Saved data entries:
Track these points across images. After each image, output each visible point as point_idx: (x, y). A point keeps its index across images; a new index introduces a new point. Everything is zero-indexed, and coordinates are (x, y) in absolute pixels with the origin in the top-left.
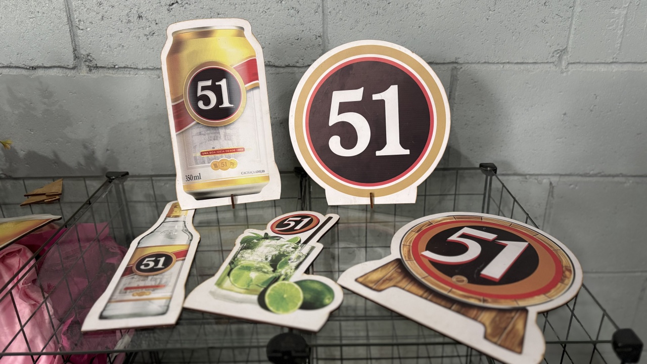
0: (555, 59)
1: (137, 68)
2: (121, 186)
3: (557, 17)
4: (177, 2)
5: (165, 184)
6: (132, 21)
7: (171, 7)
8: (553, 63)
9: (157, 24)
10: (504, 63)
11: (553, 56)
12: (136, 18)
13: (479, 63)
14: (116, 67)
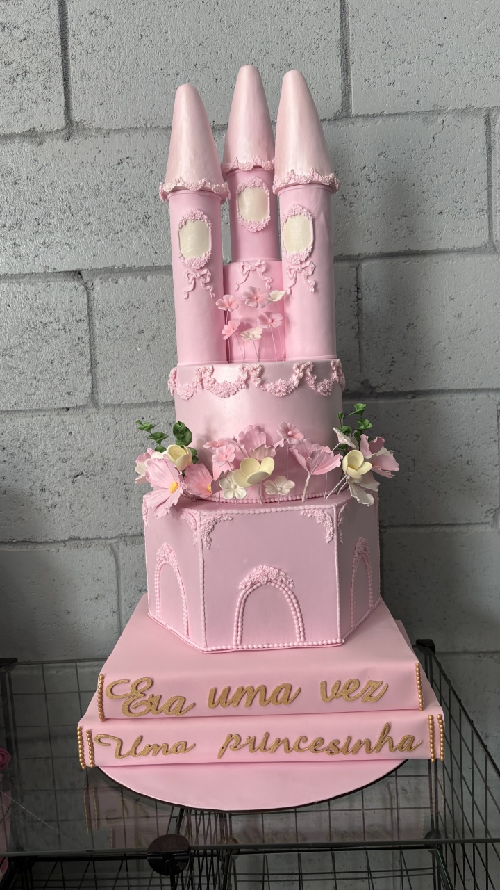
0: (490, 519)
1: (35, 542)
2: (7, 675)
3: (483, 475)
4: (82, 474)
5: (57, 672)
6: (35, 494)
7: (76, 479)
8: (488, 523)
9: (59, 496)
10: (433, 525)
11: (487, 516)
12: (38, 491)
13: (405, 525)
14: (14, 541)
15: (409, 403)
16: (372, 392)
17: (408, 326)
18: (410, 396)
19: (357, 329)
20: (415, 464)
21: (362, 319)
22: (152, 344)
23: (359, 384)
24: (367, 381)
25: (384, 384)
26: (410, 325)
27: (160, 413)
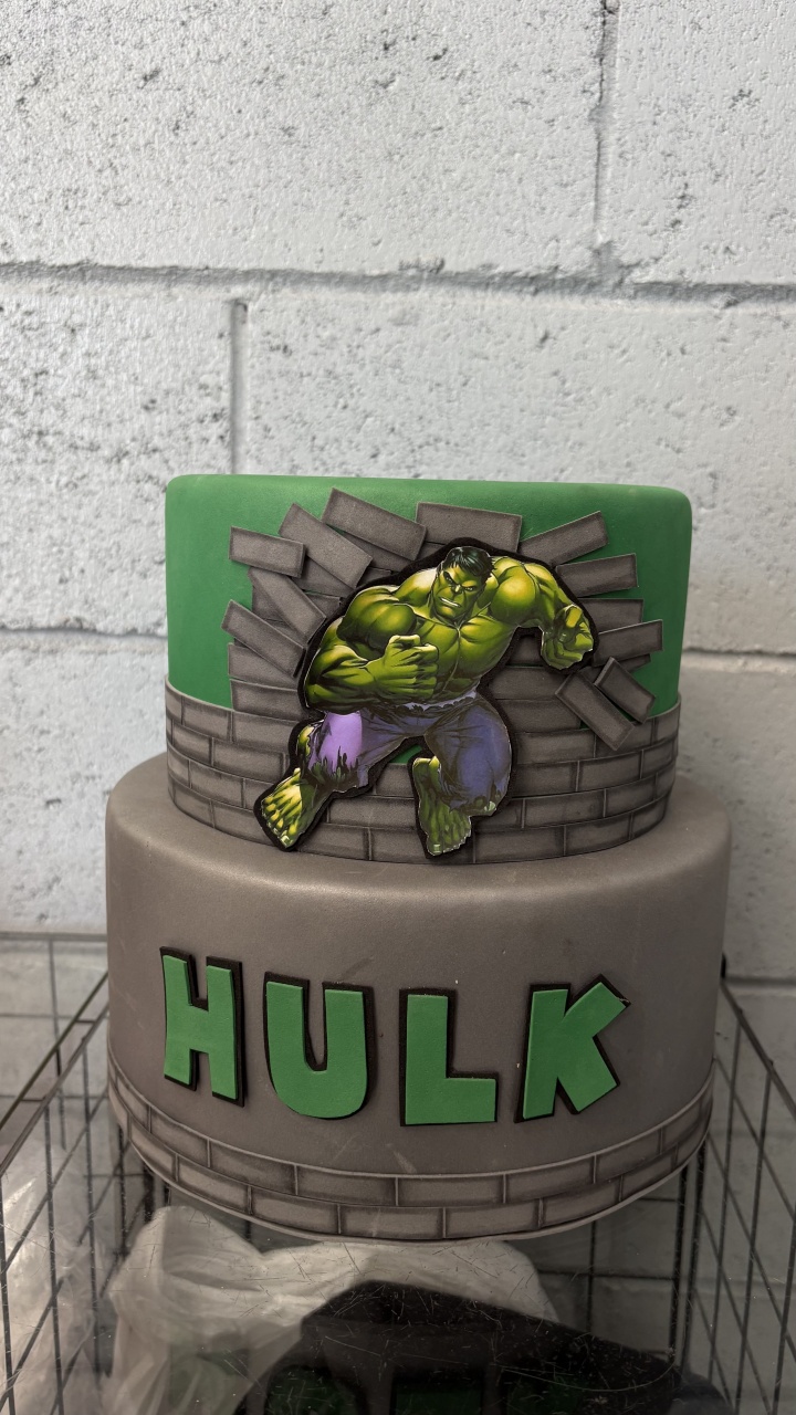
15: (718, 317)
16: (621, 282)
17: (734, 98)
18: (719, 300)
19: (597, 95)
20: (715, 488)
21: (613, 66)
22: (31, 96)
23: (588, 254)
24: (609, 245)
25: (657, 260)
26: (742, 94)
27: (46, 297)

*Exercise requirements:*
Revise all of the items above by changing "top-left" to "upper-left" and leaving every other part untouched. Leave the pictures out of your answer.

*Output:*
Track these points across images. After each image, output each visible point as point_idx: (x, y). A point keeps its index across images; a new index introduces a new point. Everything is zero-indexed, and coordinates are (x, y) in absolute pixels with the origin in the upper-left.
0: (555, 59)
1: (137, 68)
2: (121, 186)
3: (557, 17)
4: (177, 2)
5: (165, 184)
6: (132, 21)
7: (171, 7)
8: (553, 63)
9: (157, 24)
10: (504, 63)
11: (553, 56)
12: (136, 18)
13: (479, 63)
14: (116, 67)
0: (490, 519)
1: (35, 542)
2: (7, 675)
3: (483, 475)
4: (82, 474)
5: (57, 672)
6: (35, 494)
7: (76, 479)
8: (488, 523)
9: (59, 496)
10: (433, 525)
11: (487, 516)
12: (38, 491)
13: (405, 525)
14: (14, 541)
15: (409, 403)
16: (372, 392)
17: (408, 326)
18: (410, 396)
19: (357, 329)
20: (415, 464)
21: (362, 319)
22: (152, 344)
23: (359, 384)
24: (367, 381)
25: (384, 384)
26: (410, 325)
27: (160, 413)
15: (718, 317)
16: (621, 282)
17: (734, 98)
18: (719, 300)
19: (597, 95)
20: (715, 488)
21: (613, 66)
22: (31, 96)
23: (588, 254)
24: (609, 245)
25: (657, 260)
26: (742, 94)
27: (46, 297)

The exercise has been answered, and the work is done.